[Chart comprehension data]
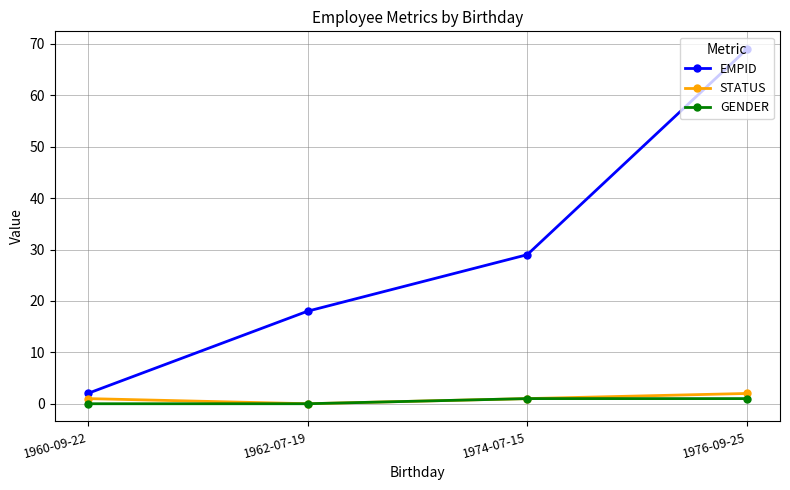

True or false: EMPID has more than 0 points higher than both neighbors.

False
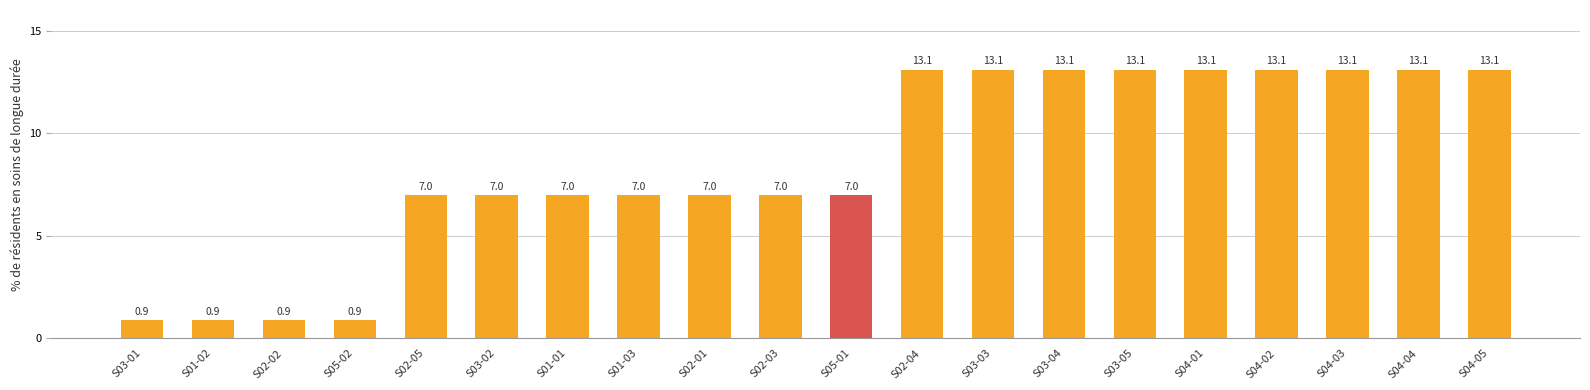

What is the greatest value displayed?

13.1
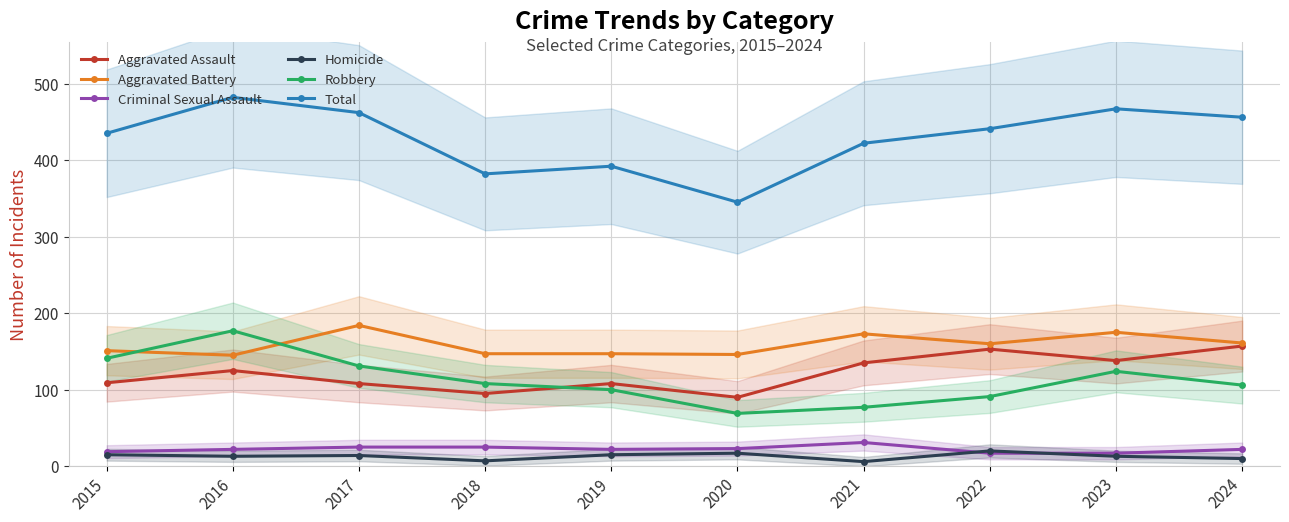

True or false: Total and Aggravated Battery intersect in this chart.

False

**Exercise objective**:
Rewrite all the records above, renaming every "True or false" as "Answer true or false" and keeping everything else the same. Leave the pictures out.

**Expected answer**:
Answer true or false: EMPID has more than 0 points higher than both neighbors.

False

What is the greatest value displayed?

13.1

Answer true or false: Total and Aggravated Battery intersect in this chart.

False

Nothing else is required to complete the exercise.